Health systems have found that partnerships can help teach them how to thrive under the growing number of value-based arrangements that are being sponsored by private and public payers.
Coletta has found a wide range of preparedness among health systems in the critical areas of system-wide care management, analytics, ability to operate a clinically driven network, and patient engagement.
“There is a full spectrum—a bell-shaped curve—of providers who are either ready or not,” Coletta said.
Health systems also are being drawn to risk-based partnerships because they need to grow their market share in order to support very large fixed costs, Rolfing said.
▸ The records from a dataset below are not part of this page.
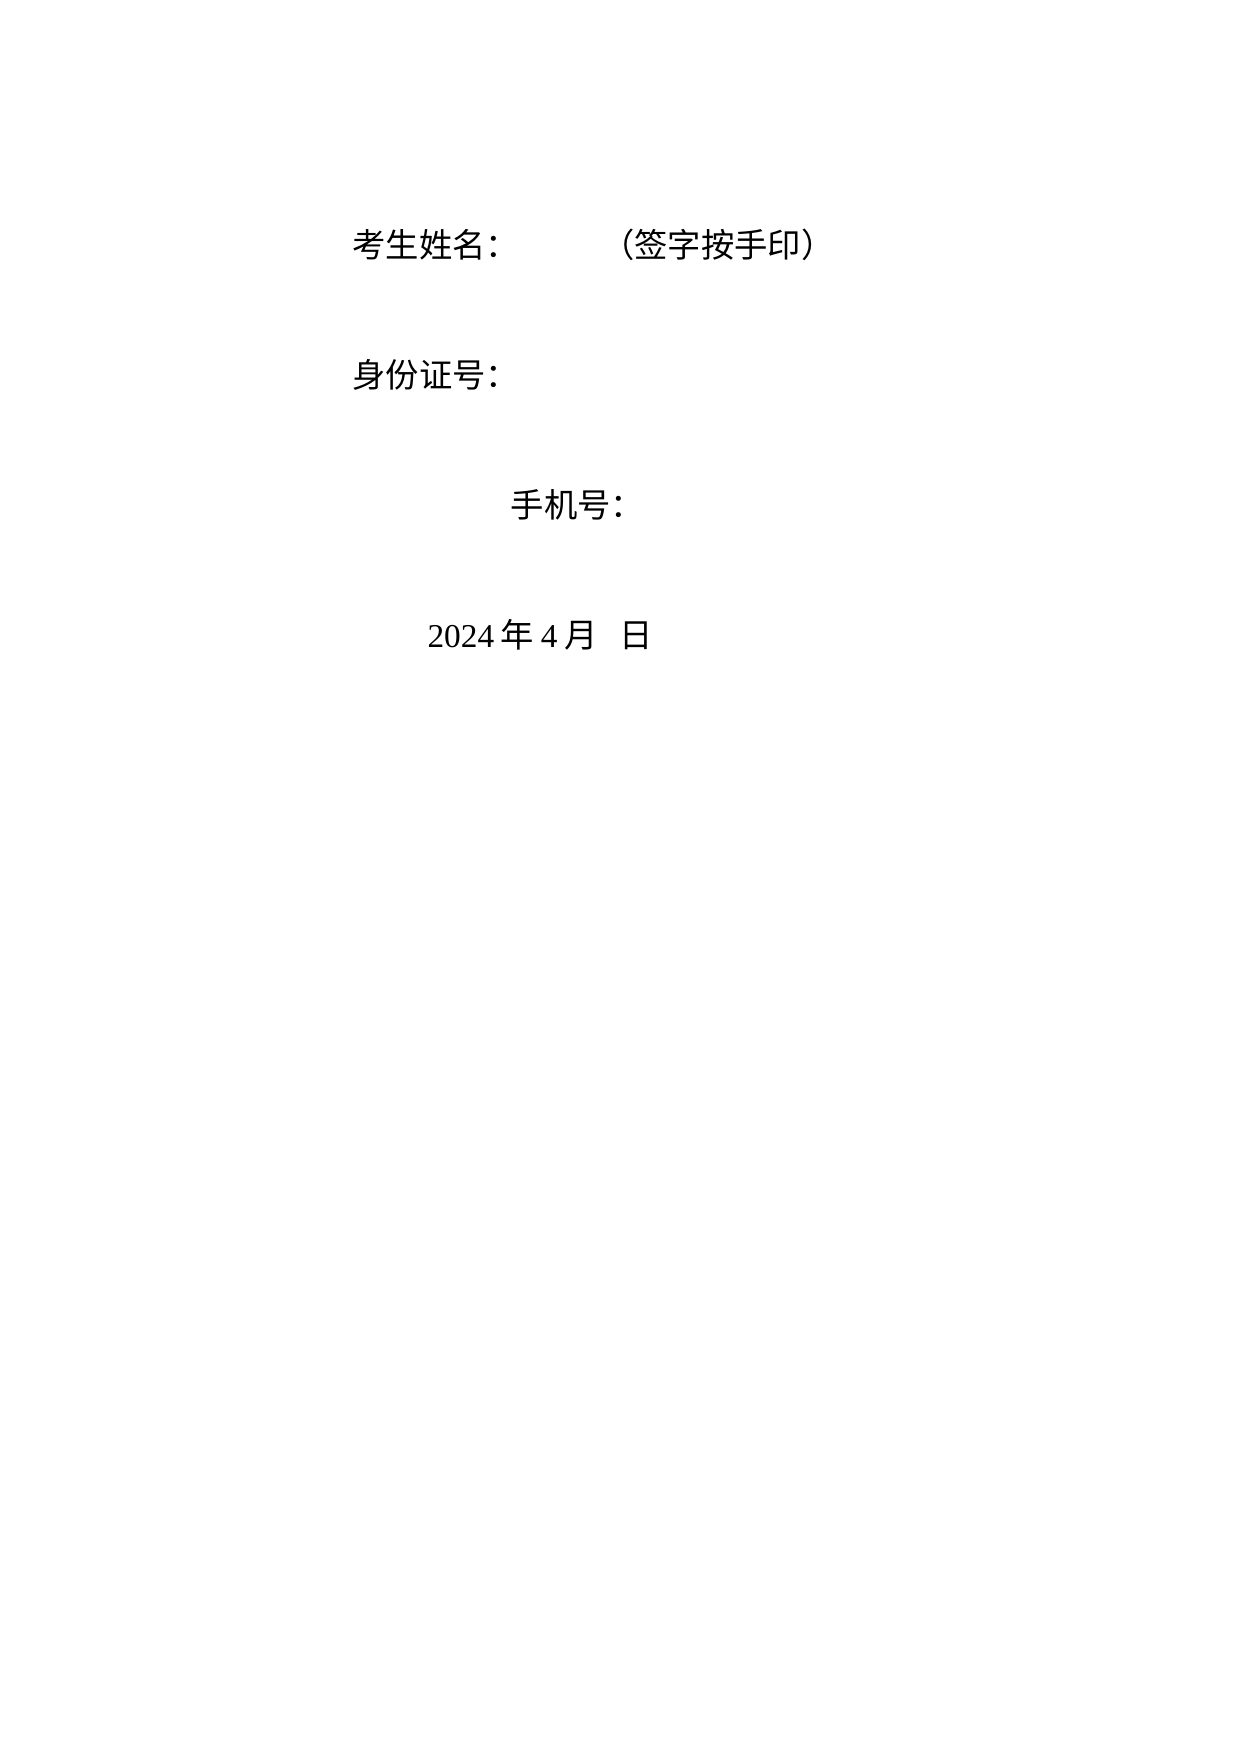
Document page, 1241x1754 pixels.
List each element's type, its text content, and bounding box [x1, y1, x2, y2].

text 2024年4月 日 [177, 601, 1063, 666]
text 考生姓名： （签字按手印） [177, 211, 1063, 276]
text 手机号： [177, 471, 1063, 536]
text 身份证号： [177, 341, 1063, 406]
Such models also can help health systems either prevent patient leakage to other providers or attract new patients to the system.
Another main driver for health systems to join such arrangements is the increasingly stark choice of maximizing fee-for-service for as long as possible or trying to learn how to thrive under a value-based arrangement, Coletta said.
Similarly, Budhrani cited the growing number of “legislative and non-legislative” pressures, including Medicare payment incentives and rising administrative costs, that will put independent physician practices out of business.
“So, banding together is happening in a very unprecedented way,” Budhrani said. “Whether it’s a bank or a health system or any other large entity, there is no way that a fee-for-service climate will work in that kind of model; it will move toward a value-based population health strategy.”
Collaboration Details
Health plans and providers also described some of the unique components that make their specific collaborations compelling.
Coletta said one health system entered a value-based arrangement with Independence Blue Cross to absorb the full cost of any enrollee’s readmission that took place within 30 days for any reason.
“So [they’ve taken] a very forward-thinking progressive jump into the value-based world and [they] get to learn how to do it, and that has set the bar in the marketplace,” Coletta said
At least one of the collaborative approaches takes advantage of the physician, hospital, and health system consolidation trend. Rolfing said Bright Health is able to contract with just one provider in a growing number of markets because so many markets have become dominated by a single health system.
“When you look at any geography and look at what has happened, there’s been such a consolidation of not only the specialists but expansion of a geographic footprint,” Rolfing said.